Norway's electric car maker Think has 2000 vehicle orders and no capital

Sunday, May 10, 2009

Norway's Think is an electric car maker that has a product called the Think City that is pretty close to perfect for an electric vehicle at current technology that the average person can afford. It looks nice enough, costs under $20,000, goes 210 km on a single charge, has a maximum speed of 105 kph (the only highway certified electric car besides the ones Tesla makes). If you've never seen this car before first take a look at these two videos. The first one is in English and gives a good introduction to the car and the company's aspirations in the United States, and the second is in Dutch and simply shows what it's like to drive it.

As the first video shows, the car maker is looking to start a plant in the United States as well, and Oregon in particular is very interested in this, along with seven other states. The plant would be able to provide 300 high-paying jobs in the beginning, then up to 900.
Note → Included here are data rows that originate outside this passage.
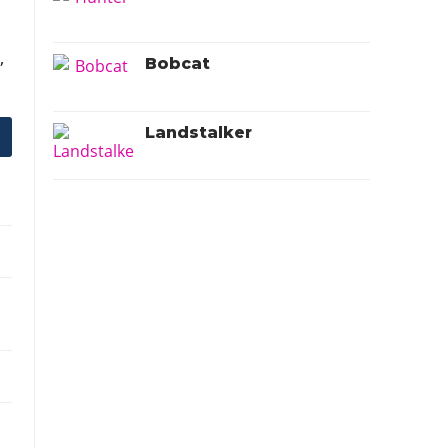
V
,
Bobcat
Landstalker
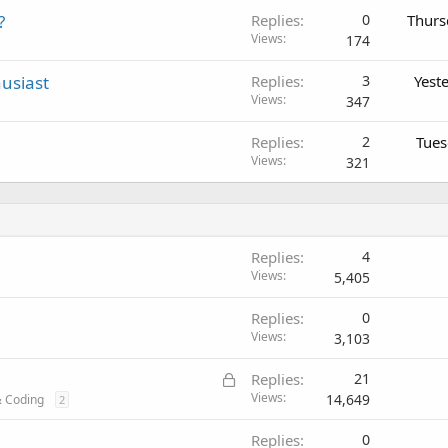
?
Replies
0
Thurs
Views
174
usiast
Replies
3
Yest
Views
347
Replies
2
Tues
Views
321
Replies
4
Views
5,405
Replies
0
Views
3,103
L
Replies
21
o
Views
14,649
 Coding
2
c
Replies
0
k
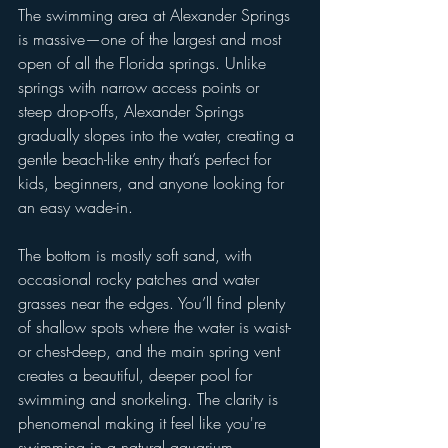
The swimming area at Alexander Springs 
is massive—one of the largest and most 
open of all the Florida springs. Unlike 
springs with narrow access points or 
steep drop-offs, Alexander Springs 
gradually slopes into the water, creating a 
gentle beach-like entry that’s perfect for 
kids, beginners, and anyone looking for 
an easy wade-in.
The bottom is mostly soft sand, with 
occasional rocky patches and water 
grasses near the edges. You’ll find plenty 
of shallow spots where the water is waist- 
or chest-deep, and the main spring vent 
creates a beautiful, deeper pool for 
swimming and snorkeling. The clarity is 
phenomenal making it feel like you're 
swimming in a natural aquarium.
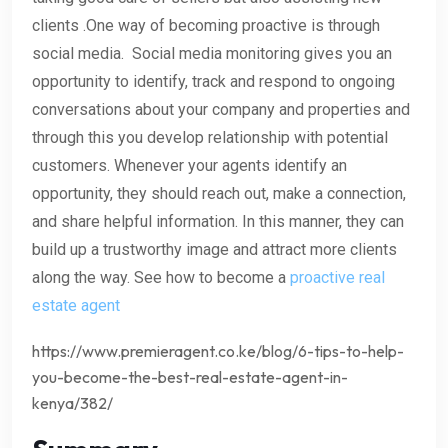
clients .One way of becoming proactive is through
social media. Social media monitoring gives you an
opportunity to identify, track and respond to ongoing
conversations about your company and properties and
through this you develop relationship with potential
customers. Whenever your agents identify an
opportunity, they should reach out, make a connection,
and share helpful information. In this manner, they can
build up a trustworthy image and attract more clients
along the way. See how to become a
proactive real
estate agent
https://www.premieragent.co.ke/blog/6-tips-to-help-
you-become-the-best-real-estate-agent-in-
kenya/382/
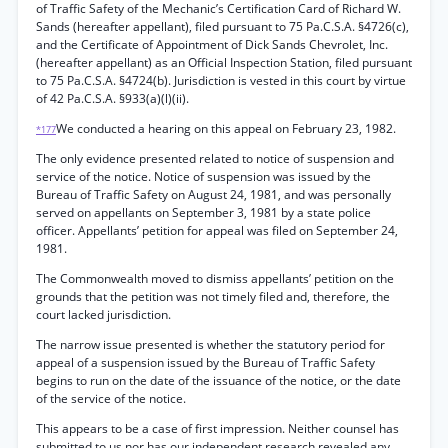
of Traffic Safety of the Mechanic’s Certification Card of Richard W.
Sands (hereafter appellant), filed pursuant to 75 Pa.C.S.A. §4726(c),
and the Certificate of Appointment of Dick Sands Chevrolet, Inc.
(hereafter appellant) as an Official Inspection Station, filed pursuant
to 75 Pa.C.S.A. §4724(b). Jurisdiction is vested in this court by virtue
of 42 Pa.C.S.A. §933(a)(l)(ii).
We conducted a hearing on this appeal on February 23, 1982.
*177
The only evidence presented related to notice of suspension and
service of the notice. Notice of suspension was issued by the
Bureau of Traffic Safety on August 24, 1981, and was personally
served on appellants on September 3, 1981 by a state police
officer. Appellants’ petition for appeal was filed on September 24,
1981.
The Commonwealth moved to dismiss appellants’ petition on the
grounds that the petition was not timely filed and, therefore, the
court lacked jurisdiction.
The narrow issue presented is whether the statutory period for
appeal of a suspension issued by the Bureau of Traffic Safety
begins to run on the date of the issuance of the notice, or the date
of the service of the notice.
This appears to be a case of first impression. Neither counsel has
submitted to us nor has our independent research revealed any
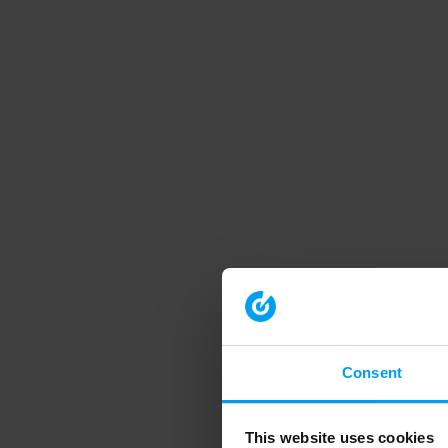
Consent
This website uses cookies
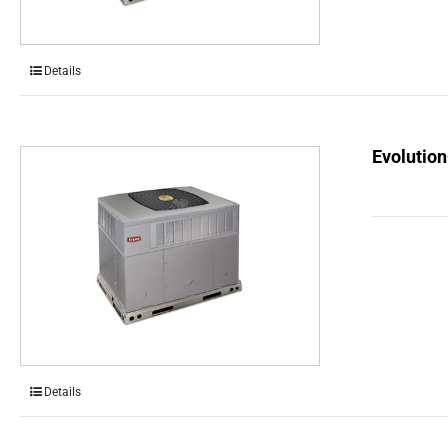
Details
Evolution
Details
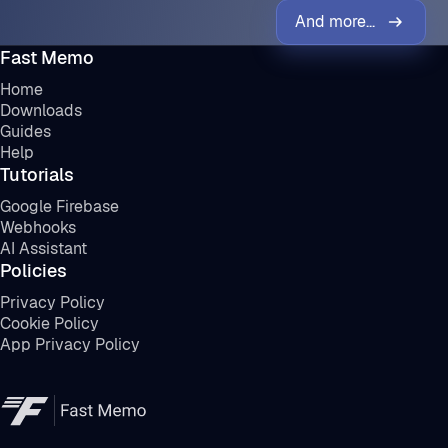
And more...
Fast Memo
Home
Downloads
Guides
Help
Tutorials
Google Firebase
Webhooks
AI Assistant
Policies
Privacy Policy
Cookie Policy
App Privacy Policy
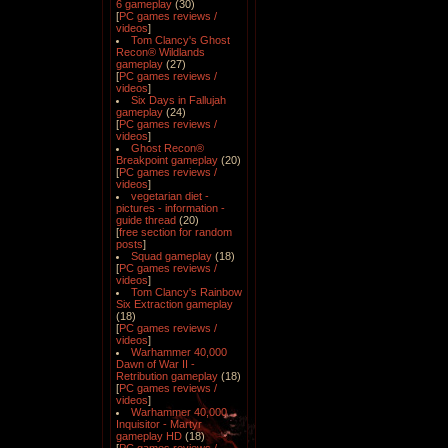
6 gameplay
(30)
[
PC games reviews /
videos
]
Tom Clancy's Ghost
Recon® Wildlands
gameplay
(27)
[
PC games reviews /
videos
]
Six Days in Fallujah
gameplay
(24)
[
PC games reviews /
videos
]
Ghost Recon®
Breakpoint gameplay
(20)
[
PC games reviews /
videos
]
vegetarian diet -
pictures - information -
guide thread
(20)
[
free section for random
posts
]
Squad gameplay
(18)
[
PC games reviews /
videos
]
Tom Clancy's Rainbow
Six Extraction gameplay
(18)
[
PC games reviews /
videos
]
Warhammer 40,000
Dawn of War II -
Retribution gameplay
(18)
[
PC games reviews /
videos
]
Warhammer 40,000
Inquisitor - Martyr
gameplay HD
(18)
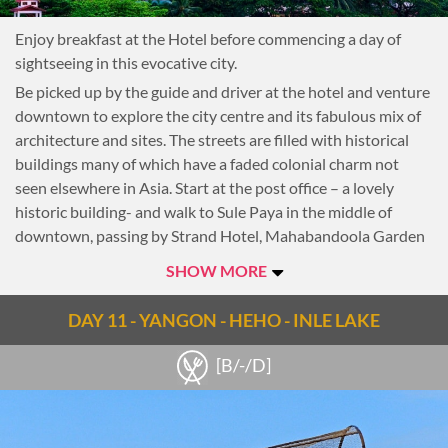
Enjoy breakfast at the Hotel before commencing a day of
sightseeing in this evocative city.
Be picked up by the guide and driver at the hotel and venture
downtown to explore the city centre and its fabulous mix of
architecture and sites. The streets are filled with historical
buildings many of which have a faded colonial charm not
seen elsewhere in Asia. Start at the post office – a lovely
historic building- and walk to Sule Paya in the middle of
downtown, passing by Strand Hotel, Mahabandoola Garden
and Independence Monument along the way. Then visit Little
SHOW MORE
India and Chinatown, a colourful cacophony of restaurants,
temples and markets.
DAY 11 - YANGON - HEHO - INLE LAKE
Lunch at a local restaurant where delicious Burmese cuisine
is served in a clean, comfortable environment.
[B/-/D]
After lunch visit Kyaukhtatgyi Pagoda, home to a 70-meter
long reclining Buddha. A visit to Kyaukhtatgyi provides a
great overview of Buddhism with murals depicting the life of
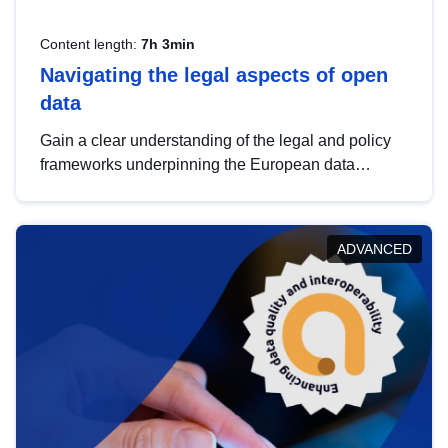
Content length:
7h 3min
Navigating the legal aspects of open
data
Gain a clear understanding of the legal and policy
frameworks underpinning the European data
strategy, including the legal implications of data
sharing and dataset licensing. This introduction will
help you navigate key developments in this policy
ADVANCED
area, ensuring compliance and promoting the
strategic use of data in line with EU regulations.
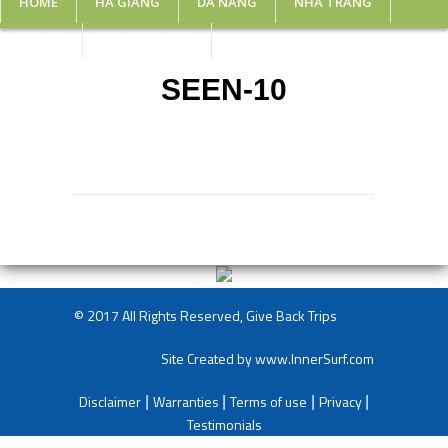
HOME
HA GIANG
DA NANG
NHA TRANG
MUI NE
SPONSORSHIP
SEEN-10
© 2017 All Rights Reserved, Give Back Trips
Site Created by
www.InnerSurf.com
Disclaimer
Warranties
Terms of use
Privacy
|
|
|
|
Testimonials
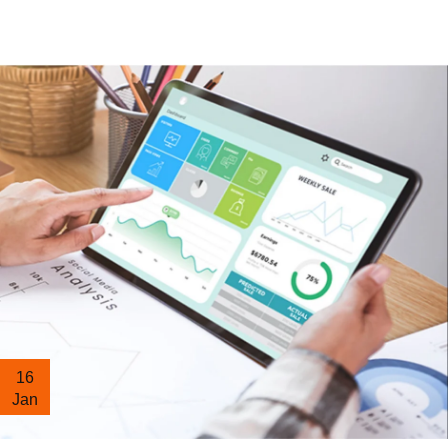
16
Jan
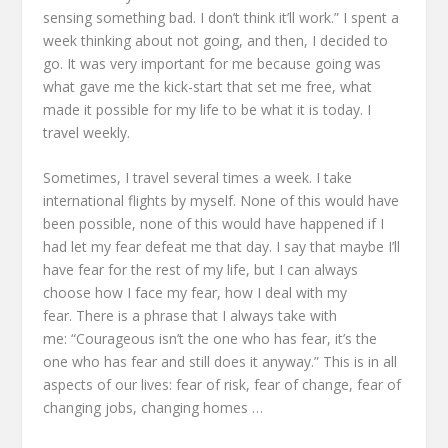
sensing something bad. I don’t think it’ll work.”
I spent a
week thinking about not going, and then, I decided to
go.
It was very important for me
because going was
what gave me the kick-start that set me free,
what
made it possible for my life to be what it is today.
I
travel weekly.
Sometimes, I travel several times a week.
I take
international flights by myself.
None of this would have
been possible, none of this would have happened
if I
had let my fear defeat me that day.
I say that maybe I’ll
have fear for the rest of my life,
but I can always
choose how I face my fear,
how I deal with my
fear.
There is a phrase that I always take with
me:
“Courageous isn’t the one who has fear,
it’s the
one who has fear and still does it anyway.”
This is in all
aspects of our lives:
fear of risk, fear of change,
fear of
changing jobs, changing homes …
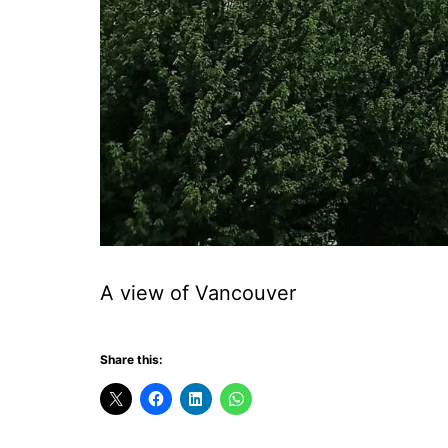
A view of Vancouver
Share this:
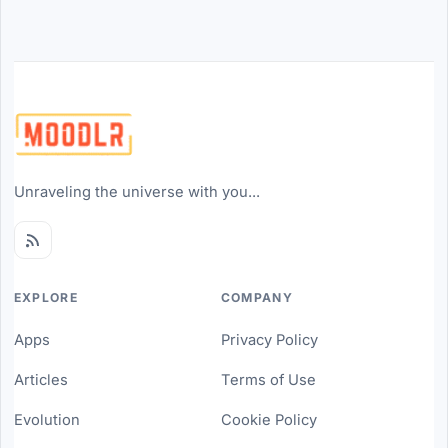
Unraveling the universe with you...
EXPLORE
COMPANY
Apps
Privacy Policy
Articles
Terms of Use
Evolution
Cookie Policy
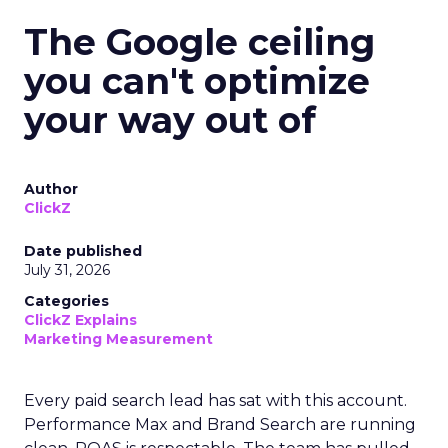
The Google ceiling
you can't optimize
your way out of
Author
ClickZ
Date published
July 31, 2026
Categories
ClickZ Explains
Marketing Measurement
Every paid search lead has sat with this account.
Performance Max and Brand Search are running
Unfortunately, even though they've already manufactured 1000 vehicles, they've been under the equivalent of chapter 11 for a few months now and so they need every piece of good news they can get to continue to operate and hopefully expand. This article in Norwegian from two days ago details some of the new orders they've received, and the huge problem it still faces re: capital. Some parts from the article:

There is "hope in the hanging rope" for the crisis-affected electric car producer Think: in the spring it signed two major supply contracts.

The latest is a delivery agreement to the Spanish distributor Going Green in Madrid. (note: Think's press release in English is here) The order is for 550 cars, which will be delivered from late summer this year and the first half of 2010.

The Spanish government has offered a large financial package of ten million euro to speed the introduction of electric cars in the country. The package provides for purchase of electric cars and the commencement of electric car pilot programs. These cars can go to cities, states, individuals or companies, said spokesperson Katinka von der Lippe in Think.

In March the Netherlands made an order for 500 Think cars, and the first eight are already making their way around Amsterdam.
Great! But the problem is that Think has no capital.
"We have agreements in more or less all European countries. If this trend continues we can foresee more orders", said von der Lippe.

But the orders have zero tangible value. Think has neither money to buy the parts needed to put cars together, nor the workforce. The number of employees is down to 57.

"We are not producing at the moment because we have no working capital. We have orders for over 2,000 cars and the capacity to produce 5,000 a year. As soon as we get new capital we can start to produce", said von der Lippe.


"How realistic is it that production of the cars can begin with new capital?"

"We have dialogues outside Norway, but hope for a split Norwegian solution for financing..." as for exactly how much capital is needed she won't say.

And on the American connection:

Think also has a loan application for money from Obama's crisis package in the US. This application has no value as long as the company has no money.

During the spring there were also rumours of Saab and Think joining together.

The question: how does Think get out of its current rut?


Anonymous said...

There must be entrepreneurs who realize that the slow death of the big three means huge opportunity for brands of the future like Think -- pretty close to the perfect car for this moment, even without lithium power. ANd ready to go - no new development costs. Maybe Tesla could market Think as their low-end mass market product? I write from Quebec, Canada where we're flush in Hydro electric power and could easily incentivize the production and adoption of Think and keep billions of energy dollars in our local economy. Only thing missing is the leadership and vision.